An SGer asks a reasonable question:
Why does Israel care what the international community thinks?
Because the nation is too small and too weak to survive without being provided resources and protection by other nations. Only large nations with abundant natural resources such as China, the USA, and Russia can afford to ignore international opinion without rapidly regressing into a pre-industrial state of starvation. Unfortunately, the current Israeli elite has transformed what was once excellent diplomacy into an abusive parasitism over time, which is short-term advantageous but long-term self-destructive.
The current crisis is almost certainly related to the fact that Benjamin Netanyahu is the Prime Minister of Israel. In the eyes of the world, Israel had a just cause to use force to take its hostages back. But it does not see Israel having just cause to ethnically cleanse Gaza or bomb the civilian population there. Hence the rapid loss of global sympathy, and the concomitant increase of global antipathy.
Here’s a hint: if you’re appealing to the historical examples of Dresden and Nagasaki, you are absolutely going to lose the rhetorical war every single time. Even many Americans regard those wartime acts as inexcusable war crimes, as does most of the planet.
Scott Ritter’s article on his complicated personal history with Israel is, as is often the case with Ritter, somewhat hit or miss – at this point, the current state of South Africa is better seen as an ex post facto justification of apartheid than as a positive example for Israel or anyone else – but he does manage to demonstrate why no world leaders, and even many Israelis, have absolutely no trust in Netanyahu or his leadership in this war.
I didn’t blame Israel as a whole, but rather the individual Israelis involved, first and foremost the man who had taken over from Yitzhak Rabin as the Prime Minister of Israel, Benjamin Netanyahu.
Netanyahu’s incompetence as a political leader had resulted in him being voted out of office in 1999, replaced by Ehud Barack (who had apparently learned to lie to a degree sufficient to the task of being an Israeli politician). In September 2002, Netanyahu testified before the US Congress about Iraq’s nuclear weapons program. Even though he did so as a private citizen, his status as a former Prime Minister gave his words credibility they did not deserve.
“There is no question whatsoever that Saddam is seeking, is working, is advancing towards the development of nuclear weapons,” Netanyahu said. “Once Saddam has nuclear weapons, the terror network will have nuclear weapons.”
Netanyahu’s statements directly contradicted the findings that my Israeli colleagues and I had reached—findings that were shared by the International Atomic Energy Agency, responsible for overseeing the dismantling of Iraq’s nuclear program—that the Iraqi nuclear program had been eliminated, and that there was no evidence of its reconstitution.

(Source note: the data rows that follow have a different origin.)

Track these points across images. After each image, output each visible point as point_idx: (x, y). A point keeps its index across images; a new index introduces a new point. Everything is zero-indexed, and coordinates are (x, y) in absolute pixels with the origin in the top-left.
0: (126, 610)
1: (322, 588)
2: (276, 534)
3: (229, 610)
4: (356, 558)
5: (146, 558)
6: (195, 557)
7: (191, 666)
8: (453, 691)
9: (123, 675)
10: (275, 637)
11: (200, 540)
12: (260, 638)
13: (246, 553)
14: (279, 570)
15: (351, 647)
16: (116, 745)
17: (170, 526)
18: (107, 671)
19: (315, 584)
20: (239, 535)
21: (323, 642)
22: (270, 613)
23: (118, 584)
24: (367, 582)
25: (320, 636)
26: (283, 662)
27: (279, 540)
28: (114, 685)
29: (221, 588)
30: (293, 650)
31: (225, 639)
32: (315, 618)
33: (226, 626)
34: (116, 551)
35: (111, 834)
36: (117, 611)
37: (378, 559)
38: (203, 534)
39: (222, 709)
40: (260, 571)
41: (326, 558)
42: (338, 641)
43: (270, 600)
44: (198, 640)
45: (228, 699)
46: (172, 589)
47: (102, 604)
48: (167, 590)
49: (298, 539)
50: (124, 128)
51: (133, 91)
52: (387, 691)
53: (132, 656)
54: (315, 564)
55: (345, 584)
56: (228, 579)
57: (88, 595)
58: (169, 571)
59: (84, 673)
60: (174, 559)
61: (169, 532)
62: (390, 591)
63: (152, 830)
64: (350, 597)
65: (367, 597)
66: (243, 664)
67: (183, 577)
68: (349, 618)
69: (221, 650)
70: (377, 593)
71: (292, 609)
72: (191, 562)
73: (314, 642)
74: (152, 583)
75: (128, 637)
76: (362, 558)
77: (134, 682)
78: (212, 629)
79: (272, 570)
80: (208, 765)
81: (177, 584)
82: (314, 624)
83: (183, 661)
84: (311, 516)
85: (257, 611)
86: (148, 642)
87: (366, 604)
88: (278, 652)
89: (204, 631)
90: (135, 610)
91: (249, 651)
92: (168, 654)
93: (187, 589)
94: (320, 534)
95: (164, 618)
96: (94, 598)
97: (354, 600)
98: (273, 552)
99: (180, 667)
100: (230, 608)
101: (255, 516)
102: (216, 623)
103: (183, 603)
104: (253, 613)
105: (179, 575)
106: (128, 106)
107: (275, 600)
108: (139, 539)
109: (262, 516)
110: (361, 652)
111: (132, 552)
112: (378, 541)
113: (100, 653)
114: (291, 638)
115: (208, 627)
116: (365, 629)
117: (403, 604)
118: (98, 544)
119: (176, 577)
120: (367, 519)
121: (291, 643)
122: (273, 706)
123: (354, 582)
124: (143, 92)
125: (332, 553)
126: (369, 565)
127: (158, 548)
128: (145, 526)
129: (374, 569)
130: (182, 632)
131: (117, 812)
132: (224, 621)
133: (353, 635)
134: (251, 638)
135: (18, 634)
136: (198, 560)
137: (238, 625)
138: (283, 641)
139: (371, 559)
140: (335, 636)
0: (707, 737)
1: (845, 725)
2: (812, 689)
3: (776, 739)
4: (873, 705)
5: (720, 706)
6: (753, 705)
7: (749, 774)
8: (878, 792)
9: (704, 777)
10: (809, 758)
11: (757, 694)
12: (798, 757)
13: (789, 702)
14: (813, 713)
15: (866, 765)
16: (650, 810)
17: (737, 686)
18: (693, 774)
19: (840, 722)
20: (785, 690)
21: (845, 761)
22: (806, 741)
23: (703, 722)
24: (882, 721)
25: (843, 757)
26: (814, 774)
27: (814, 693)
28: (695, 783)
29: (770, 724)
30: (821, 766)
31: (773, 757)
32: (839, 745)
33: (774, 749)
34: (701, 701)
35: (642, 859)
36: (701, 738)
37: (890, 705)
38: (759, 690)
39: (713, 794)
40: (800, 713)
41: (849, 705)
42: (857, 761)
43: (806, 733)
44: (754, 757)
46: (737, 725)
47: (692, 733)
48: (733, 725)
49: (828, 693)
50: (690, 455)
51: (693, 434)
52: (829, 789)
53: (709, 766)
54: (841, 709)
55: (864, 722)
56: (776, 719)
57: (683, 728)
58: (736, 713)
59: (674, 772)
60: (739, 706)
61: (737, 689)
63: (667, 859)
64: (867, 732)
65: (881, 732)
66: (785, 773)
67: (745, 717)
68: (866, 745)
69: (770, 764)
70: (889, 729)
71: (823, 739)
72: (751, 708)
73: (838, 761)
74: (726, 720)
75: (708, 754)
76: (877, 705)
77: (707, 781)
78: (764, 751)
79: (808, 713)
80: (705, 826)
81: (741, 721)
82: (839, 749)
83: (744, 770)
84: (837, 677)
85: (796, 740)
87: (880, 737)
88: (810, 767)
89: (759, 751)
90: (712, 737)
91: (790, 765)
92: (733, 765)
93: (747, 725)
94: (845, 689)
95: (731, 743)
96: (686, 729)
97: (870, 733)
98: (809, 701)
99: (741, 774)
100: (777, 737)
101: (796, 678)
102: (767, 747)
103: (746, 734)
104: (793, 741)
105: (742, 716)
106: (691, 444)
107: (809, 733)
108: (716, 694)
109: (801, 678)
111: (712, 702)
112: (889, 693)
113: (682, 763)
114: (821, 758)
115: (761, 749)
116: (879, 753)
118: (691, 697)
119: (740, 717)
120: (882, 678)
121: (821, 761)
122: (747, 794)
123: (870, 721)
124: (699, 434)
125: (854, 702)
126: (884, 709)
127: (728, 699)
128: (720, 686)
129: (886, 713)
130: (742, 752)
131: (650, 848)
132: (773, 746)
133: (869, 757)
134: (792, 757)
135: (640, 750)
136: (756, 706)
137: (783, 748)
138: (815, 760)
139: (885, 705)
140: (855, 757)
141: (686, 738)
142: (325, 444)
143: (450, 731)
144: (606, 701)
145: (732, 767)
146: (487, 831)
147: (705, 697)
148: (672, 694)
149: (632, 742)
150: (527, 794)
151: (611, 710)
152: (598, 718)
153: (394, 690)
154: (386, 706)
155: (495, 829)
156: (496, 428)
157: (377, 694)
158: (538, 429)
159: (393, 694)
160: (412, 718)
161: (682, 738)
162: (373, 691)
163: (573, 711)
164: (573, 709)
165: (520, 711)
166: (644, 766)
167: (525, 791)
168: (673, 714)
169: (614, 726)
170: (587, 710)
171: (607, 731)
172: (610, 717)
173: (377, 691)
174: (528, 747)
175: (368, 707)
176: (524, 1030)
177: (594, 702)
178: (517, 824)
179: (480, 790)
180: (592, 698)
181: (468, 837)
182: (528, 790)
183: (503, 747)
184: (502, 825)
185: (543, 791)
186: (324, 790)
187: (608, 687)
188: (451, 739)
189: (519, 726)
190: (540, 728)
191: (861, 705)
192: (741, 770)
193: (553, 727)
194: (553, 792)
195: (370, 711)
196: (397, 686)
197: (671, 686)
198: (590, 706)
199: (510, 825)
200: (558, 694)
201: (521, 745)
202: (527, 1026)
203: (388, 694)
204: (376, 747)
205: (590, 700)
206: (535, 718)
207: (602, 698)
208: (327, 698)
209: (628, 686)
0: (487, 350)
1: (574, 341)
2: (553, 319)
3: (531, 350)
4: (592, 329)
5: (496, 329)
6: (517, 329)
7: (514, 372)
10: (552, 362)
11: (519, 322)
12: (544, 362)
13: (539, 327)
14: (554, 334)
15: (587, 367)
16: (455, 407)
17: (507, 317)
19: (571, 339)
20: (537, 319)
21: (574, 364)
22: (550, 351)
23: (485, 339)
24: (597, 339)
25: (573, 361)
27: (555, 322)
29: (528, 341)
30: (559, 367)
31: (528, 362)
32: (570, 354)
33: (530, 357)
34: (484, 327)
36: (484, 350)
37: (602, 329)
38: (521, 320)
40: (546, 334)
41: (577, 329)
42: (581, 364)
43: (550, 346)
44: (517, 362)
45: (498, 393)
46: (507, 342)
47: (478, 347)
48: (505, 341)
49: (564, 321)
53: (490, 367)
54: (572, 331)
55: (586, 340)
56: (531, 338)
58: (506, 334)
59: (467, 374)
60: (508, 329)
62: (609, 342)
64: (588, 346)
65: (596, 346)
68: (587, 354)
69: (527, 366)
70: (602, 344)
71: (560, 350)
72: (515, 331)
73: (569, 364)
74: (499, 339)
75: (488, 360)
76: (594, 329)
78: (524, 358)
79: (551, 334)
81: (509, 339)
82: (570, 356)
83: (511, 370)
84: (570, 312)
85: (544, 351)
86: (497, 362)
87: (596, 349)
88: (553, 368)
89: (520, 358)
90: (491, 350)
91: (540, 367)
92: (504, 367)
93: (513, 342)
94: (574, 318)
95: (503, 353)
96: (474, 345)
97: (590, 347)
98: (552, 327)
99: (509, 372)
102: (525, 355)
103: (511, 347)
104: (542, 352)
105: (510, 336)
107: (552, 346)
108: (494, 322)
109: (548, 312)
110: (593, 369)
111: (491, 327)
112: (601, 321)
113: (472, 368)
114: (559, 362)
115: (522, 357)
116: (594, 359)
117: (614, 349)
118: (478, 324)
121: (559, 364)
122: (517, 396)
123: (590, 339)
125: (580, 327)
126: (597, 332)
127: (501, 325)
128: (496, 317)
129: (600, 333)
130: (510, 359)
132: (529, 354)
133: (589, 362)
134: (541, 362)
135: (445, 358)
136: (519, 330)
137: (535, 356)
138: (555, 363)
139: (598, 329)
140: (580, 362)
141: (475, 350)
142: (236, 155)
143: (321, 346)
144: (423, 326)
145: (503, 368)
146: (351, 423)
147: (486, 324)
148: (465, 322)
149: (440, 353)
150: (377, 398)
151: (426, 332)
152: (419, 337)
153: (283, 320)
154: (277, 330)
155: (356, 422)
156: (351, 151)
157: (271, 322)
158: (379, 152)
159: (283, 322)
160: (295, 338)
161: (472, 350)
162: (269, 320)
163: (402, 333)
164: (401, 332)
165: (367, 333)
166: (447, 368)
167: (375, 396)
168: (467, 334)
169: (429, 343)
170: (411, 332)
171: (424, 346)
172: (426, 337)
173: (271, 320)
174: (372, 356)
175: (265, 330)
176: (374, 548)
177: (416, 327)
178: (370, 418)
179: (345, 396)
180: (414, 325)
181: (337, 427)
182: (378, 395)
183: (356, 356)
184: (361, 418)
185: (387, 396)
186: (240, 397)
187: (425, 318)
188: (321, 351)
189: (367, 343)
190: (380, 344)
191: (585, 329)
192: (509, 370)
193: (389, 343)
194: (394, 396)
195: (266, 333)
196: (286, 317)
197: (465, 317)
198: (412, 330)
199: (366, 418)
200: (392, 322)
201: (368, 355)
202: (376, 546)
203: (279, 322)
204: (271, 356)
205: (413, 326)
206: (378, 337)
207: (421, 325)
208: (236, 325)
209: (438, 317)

But Netanyahu’s job wasn’t to tell the truth about Iraq’s nuclear program, but rather use the fear generated by the specter of an Iraqi nuclear weapon to justify a war with Iraq that would remove Saddam Husein from power. “If you take out Saddam, Saddam’s regime, I guarantee you that it will have enormous positive reverberations on the region,” Netanyahu told his receptive congressional audience. “And I think that people sitting right next door in Iran, young people, and many others, will say the time of such regimes, of such despots is gone.”
Looking back today, at the horrific consequences of America’s illegal invasion and occupation of Iraq, at an Iranian regime firmly entrenched behind a nuclear program that is not going away, one can clearly see that Benjamin Netanyahu was wrong about everything. But that has been his modus operendi from the start—to exaggerate and lie about threats faced by Israel to justify military action which invariably resulted in disaster.
Now, regardless of what one thinks of Ritter, the fact that Netanhayu’s known modus operandi for more than two decades has been “to exaggerate and lie about threats faced by Israel to justify military action which invariably resulted in disaster” does not leave one with a great deal of confidence in a positive outcome of this recent war between Israel and the organization it helped create, Hamas.
This is Netanyahu’s war, one that he has long sought, and quite possibly one of which it will eventually be learned that he arranged and staged. We may even need to coin a new term for this sort of war, because if it is true that Netanyahu not only permitted, but was involved in encouraging the attacks, “green flag” wouldn’t suffice to describe it. “Puppet flag” would be more accurate.
And as for any objections that it would require a sociopath to contemplate and actually do such a contemptible thing, well, there appears to be considerable evidence that Netanyahu is not only a sociopath, but one whose psyche was deeply affected by the death of his heroic older brother at Entebbe. As the Germans learned to their great detriment, as the Ukrainians are presently learning to theirs, it is very costly to a nation to permit a psychologically-damaged individual to hold the reins of government.
UPDATE: Oh, Sweet Moses. Israeli PR doubles down on the rhetorical retardery.
Nations that have failed to support Israel’s response to the atrocities committed by Hamas on October 7 are on the side of the militant group in the conflict, the Israeli Foreign Ministry has declared. There can be no neutrality regarding the conflict, a ministry spokesman has insisted.